Ever since Sebastián de Ocampo circumnavigated Cuba, between 1508 and 1509, the seduction of the then blue and clear waters of Havana Bay began. He named it Puerto Carenas* because he stopped here to repair some damage to his ship and to renew his fresh water reserves. Two small rivers flow into this bay. Ocampo did not know it then, but he had discovered, this early in the conquest, what would be the key port of Spanish trade with its American colonies. Anyway, the indigenous name prevailed, and the twins, the city and the bay, went on to share the same name: Havana. With its magnificent natural conditions, its narrow entrance channel, its three wide inlets, the width of its space and depth of its waters, Havana Bay is, even to date, ideal as a port and, consequently, an excellent geographical point, both as a destination for passenger ships and for maritime commerce. Almost from the beginning, and for numerous other reasons, the bay was the heart of the city, the center that inspired life and encouraged the economy. The city owes much of its history to its bay and she –for her part- jealously treasures the remains of ancient facts and legends in the mysteries of her dark cradle.
Since the seventeenth and eighteenth centuries, maritime traffic in Havana was already the most intense of the New World, and some of the largest galleons of the time were constructed in its shipyards. In the nineteenth century, it attained hectic commercial activity due to the Cuban sugar boom after the Haitian Revolution. Through the bay entered, over the centuries, tens of thousands of immigrants and an even greater number of African slaves; it was a widely open door through which poured many of the components that later scattered throughout the Island to lend flesh and spirit to the national culture.
Until the 1980’s, a period of false prosperity derived from the honeymoon with the defunct Soviet Union and of shady deals with the CMEA, Havana harbor was a veritable floating city for the large number of merchant ships that frequented its waters. Moored, anchored or flowing in and out, maritime traffic in the old bay imprinted on the city an atmosphere of movement that contrasts vividly with the spectral appearance it shows today. The bay is like a desert.

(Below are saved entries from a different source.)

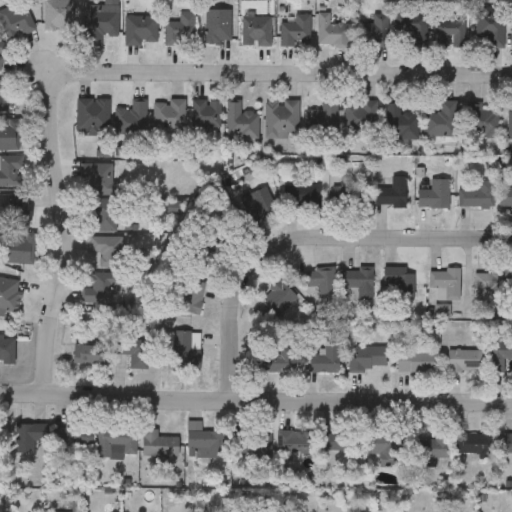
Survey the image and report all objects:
building: (57, 13)
building: (60, 15)
building: (15, 19)
building: (100, 21)
building: (216, 22)
building: (409, 22)
building: (17, 23)
building: (489, 25)
building: (103, 26)
building: (139, 26)
building: (413, 26)
building: (511, 26)
building: (179, 27)
building: (220, 27)
building: (254, 27)
building: (294, 28)
building: (330, 28)
building: (373, 28)
building: (447, 29)
building: (492, 30)
building: (142, 31)
building: (183, 31)
building: (258, 31)
building: (298, 32)
building: (377, 32)
building: (333, 33)
building: (451, 34)
building: (0, 46)
building: (2, 55)
road: (118, 72)
building: (2, 93)
building: (3, 97)
building: (204, 110)
building: (168, 111)
building: (360, 112)
building: (326, 113)
building: (91, 114)
building: (131, 115)
building: (208, 115)
building: (280, 115)
building: (171, 116)
building: (363, 116)
building: (329, 117)
building: (441, 117)
building: (481, 117)
building: (399, 118)
building: (94, 119)
building: (241, 119)
building: (284, 119)
building: (134, 120)
building: (444, 121)
building: (484, 122)
building: (510, 122)
building: (244, 123)
building: (402, 123)
building: (510, 130)
building: (9, 131)
building: (11, 135)
building: (11, 167)
building: (12, 171)
building: (97, 175)
building: (100, 179)
building: (347, 189)
building: (390, 190)
building: (432, 191)
building: (476, 192)
building: (301, 193)
building: (350, 193)
building: (505, 194)
building: (394, 195)
building: (435, 195)
building: (304, 197)
building: (479, 197)
building: (506, 198)
building: (258, 202)
building: (15, 204)
building: (261, 206)
building: (16, 208)
building: (103, 212)
building: (106, 216)
building: (214, 227)
building: (217, 231)
road: (304, 240)
building: (18, 246)
building: (105, 246)
building: (22, 250)
building: (109, 251)
building: (319, 277)
building: (357, 278)
building: (491, 278)
building: (399, 279)
building: (444, 281)
building: (323, 282)
building: (361, 282)
building: (495, 282)
building: (402, 283)
building: (100, 285)
building: (448, 286)
building: (104, 289)
building: (9, 291)
building: (188, 291)
building: (276, 291)
building: (11, 295)
building: (191, 295)
building: (279, 295)
building: (6, 346)
building: (185, 347)
building: (132, 348)
building: (8, 350)
building: (88, 351)
building: (188, 351)
building: (499, 351)
building: (135, 352)
building: (367, 354)
building: (91, 355)
building: (413, 356)
building: (276, 357)
building: (322, 357)
building: (464, 357)
building: (502, 357)
building: (370, 359)
building: (416, 360)
building: (325, 361)
building: (467, 361)
building: (279, 362)
road: (255, 405)
building: (29, 433)
building: (72, 433)
building: (75, 437)
building: (33, 438)
building: (115, 438)
building: (205, 438)
building: (338, 438)
building: (250, 439)
building: (292, 439)
building: (157, 441)
building: (474, 441)
building: (507, 441)
building: (119, 442)
building: (208, 442)
building: (341, 442)
building: (295, 443)
building: (432, 443)
building: (254, 444)
building: (388, 444)
building: (161, 445)
building: (477, 445)
building: (508, 445)
building: (435, 448)
building: (391, 449)
building: (256, 510)
building: (52, 511)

With its old docks, Machina and Santa Clara, in ruins, the floating dock empty and covered in rust, an old towing crane abandoned near the Santa Clara pier, sewage and waste-laden greasy water and the smell of pollution invading the space, the bay is a testament to the desecration of the historical memory of the city. She is a distinctive victim of the official apathy, but nobody seems to care. What difference does a little more or less crap in such a dirty city? Many young Havanans shrug their shoulders or look at me in disbelief when I tell them that the Havana Bay of my early childhood had blue water where you could find sea bass that were plentiful, flying fish and many seagulls. Not even my children believe it (“Are you sure, Mom, could it be that you are confusing your memories with your wishes?”) But grey-haired Havanans do know that what I am saying is true.
These days, there is a rumor going around that at least part of the scarce maritime commercial activity has been relocating to the port of Mariel, and that a certain Brazilian company is financing the work that will result in a cruise ship terminal in the area of the old piers of the old city, in the so-called Casco Histórico. I don’t know how much truth there is in any of this, but I have seen some work being done in the demolition of the four piers adjacent to the Alameda de Paula and the old fire station, adjacent to the Regla launch pier.
I’m such an optimist that I want to believe that someday there will be changes that will benefit the bay, that -like before- will once again be a fountain of life and of well-being for the city and its inhabitants, that its waters will be clean and that, on a very special day I will invite my suspicious children to walk along the wall of the Malecón, as we so often did when I was still a young girl and they were two little kids. I dream about being able to show them then the quick flutter of the fins of the sea bass frolicking once again in the blue waters of my bay.
* From carenar: (to careen) to clean, caulk, or repair (a ship in this position).